November 13, 2007
State Incentives Boost Home Photovoltaics

Among the American states California has the strongest incentives for installing photovoltaics .

In its Northern California service territory, PG&E charges tiered rates for electricity, between 11.4 cents and 36.4 cents a kilowatt-hour, depending on usage. (A kilowatt-hour equals the energy needed to run a 100-watt bulb for 10 hours.) Utility spokesman John Tremayne says the average PG&E customer pays about 15 cents a kilowatt-hour, including surcharges and fees.

Solar power generated with photovoltaic panels, meanwhile, will run a homeowner about 18 to 19 cents a kilowatt-hour, assuming a cost of $24,000 to install a system that produces 4,300 kilowatt-hours of electricity, over 30 years, according to Barry Cinnamon, president and chief executive of Akeena Solar Inc., a solar-power installer based in Los Gatos, Calif.

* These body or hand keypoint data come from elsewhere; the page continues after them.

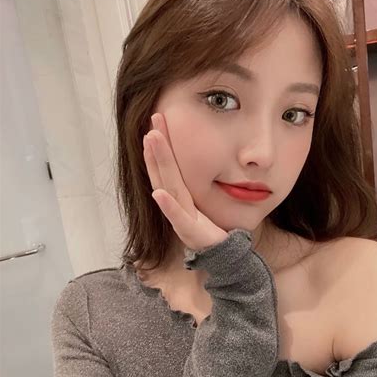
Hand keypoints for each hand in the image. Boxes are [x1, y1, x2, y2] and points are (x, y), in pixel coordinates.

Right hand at [143, 112, 228, 251]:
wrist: (224, 256)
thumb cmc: (212, 230)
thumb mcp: (206, 201)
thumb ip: (198, 183)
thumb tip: (203, 157)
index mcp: (180, 196)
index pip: (167, 166)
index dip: (160, 145)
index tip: (157, 121)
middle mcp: (176, 205)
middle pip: (164, 171)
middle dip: (157, 145)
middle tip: (153, 120)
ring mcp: (181, 218)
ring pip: (167, 187)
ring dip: (158, 163)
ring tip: (151, 140)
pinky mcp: (190, 233)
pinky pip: (177, 217)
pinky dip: (167, 206)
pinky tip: (159, 193)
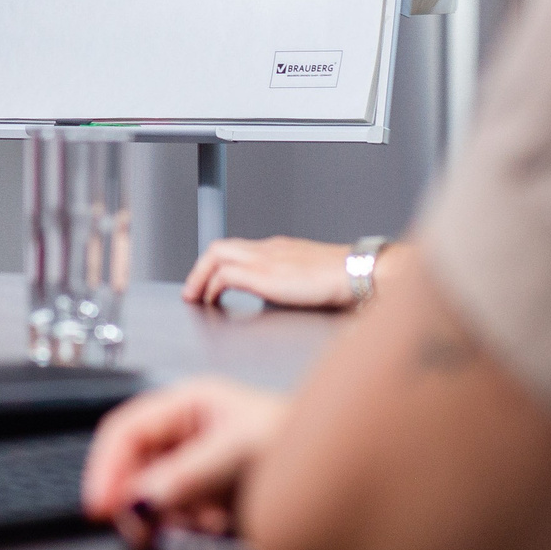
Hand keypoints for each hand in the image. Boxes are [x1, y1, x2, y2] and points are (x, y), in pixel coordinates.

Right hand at [81, 377, 286, 545]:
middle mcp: (185, 435)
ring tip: (203, 520)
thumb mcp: (238, 451)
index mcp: (187, 404)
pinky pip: (176, 520)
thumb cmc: (301, 441)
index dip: (106, 467)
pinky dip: (188, 529)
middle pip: (133, 469)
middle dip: (138, 499)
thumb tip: (139, 500)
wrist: (343, 473)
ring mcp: (195, 469)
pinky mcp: (207, 501)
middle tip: (143, 528)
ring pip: (152, 500)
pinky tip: (216, 526)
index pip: (125, 431)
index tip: (100, 505)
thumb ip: (186, 475)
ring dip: (169, 517)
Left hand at [184, 236, 390, 309]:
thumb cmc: (343, 278)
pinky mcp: (265, 275)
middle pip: (220, 247)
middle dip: (200, 270)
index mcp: (279, 248)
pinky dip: (213, 286)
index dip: (217, 265)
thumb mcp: (310, 276)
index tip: (208, 282)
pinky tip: (213, 301)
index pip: (237, 248)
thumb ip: (291, 282)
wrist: (357, 272)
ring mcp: (265, 259)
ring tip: (196, 297)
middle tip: (193, 291)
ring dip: (200, 277)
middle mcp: (268, 249)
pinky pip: (227, 274)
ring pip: (217, 254)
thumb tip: (282, 296)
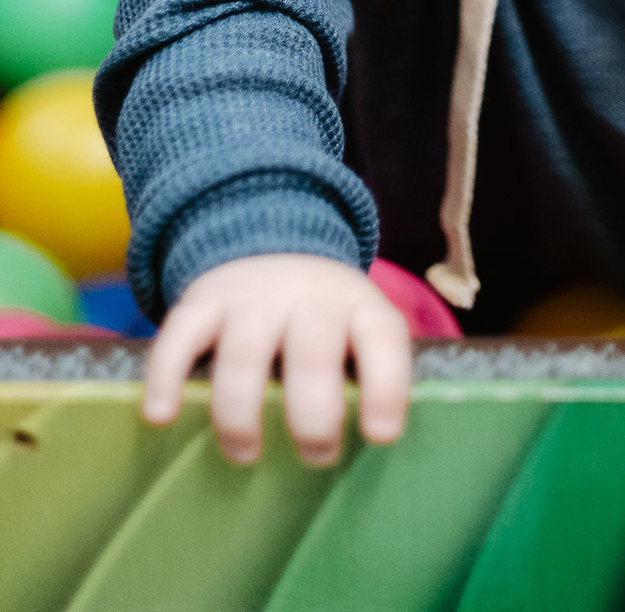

Some customers have managed to cut their installation costs to as little as $15,000 after state rebates and a $2,000 federal tax credit, which, over a 30-year period, would produce power for about 10 to 14 cents a kilowatt-hour, according to Mr. Cinnamon, who says PG&E rates in his area are around 36 cents a kilowatt-hour, after surcharges and fees.

Half of the growth in solar power in the US until 2015 is expected to come in California. The article emphasizes state government incentives as an explanation for this. But California also has electricity costs that are, at the time of this writing about 37% above the national average. So solar doesn't have to become as cheap in California as it does in really cheap electricity states (below 8 cents per kwh) like Washington, North Dakota, Idaho, or Kentucky. Also, southern California has less clouds and more sunshine than most US states (Arizona notably excepted). So the same solar panels produce a lot more electricity in San Diego than they do in Milwaukee or Bangor or Seattle.

I think it hard to project solar installation growth out to 2015 for a reason that seems obvious from the excerpt above: Solar power's cost is not enormously above existing utility power. A reduction in solar's cost by a half or two thirds would make solar pretty competitive in Arizona and southern California. By 2015 Solar's cost could conceivably fall to a point where it becomes competitive in the most sunny areas.

Share |      Randall Parker, 2007 November 13 11:19 PM  Energy Solar


Comments
odograph said at November 14, 2007 6:47 AM:

I suspect that electricity is cheap in Washington and Kentucky for different reasons. I'm more comfortable with Washington's cheap hydro keeping out solar than I am with "cheap coal.(*)"

* - cheap in states where externalities are ignored

Randall Parker said at November 14, 2007 5:07 PM:

odograph,

You are quite correct as to the different reasons for the cheap electricity in Washington state and Kentucky. However, you are wrong about whether solar can contribute more to air quality in Kentucky than in Washington and here's why:

What matters is changes in marginal demand. Marginal growth in demand in Washington does not get satisfied with hydro. The hydro is all getting used already. Incremental demand growth has got to come from non-hydro sources. Where is that going to come from? Natural gas, coal, eventually nuclear. That's true in both Washington and Kentucky.

Of course incremental demand is growing, due both to population growth and rising living standards.

Nick said at November 15, 2007 4:01 PM:

The $.19 figure doesn't include interest, or time value of money.

The cost per KWH of the 24K, 4,300 khw/yr system is about $.45.

Surprsingly, that doesn't bother me. That's a pricey system even now, and PV costs really are plummeting, so I think they'll reach utility price parity very, very soon.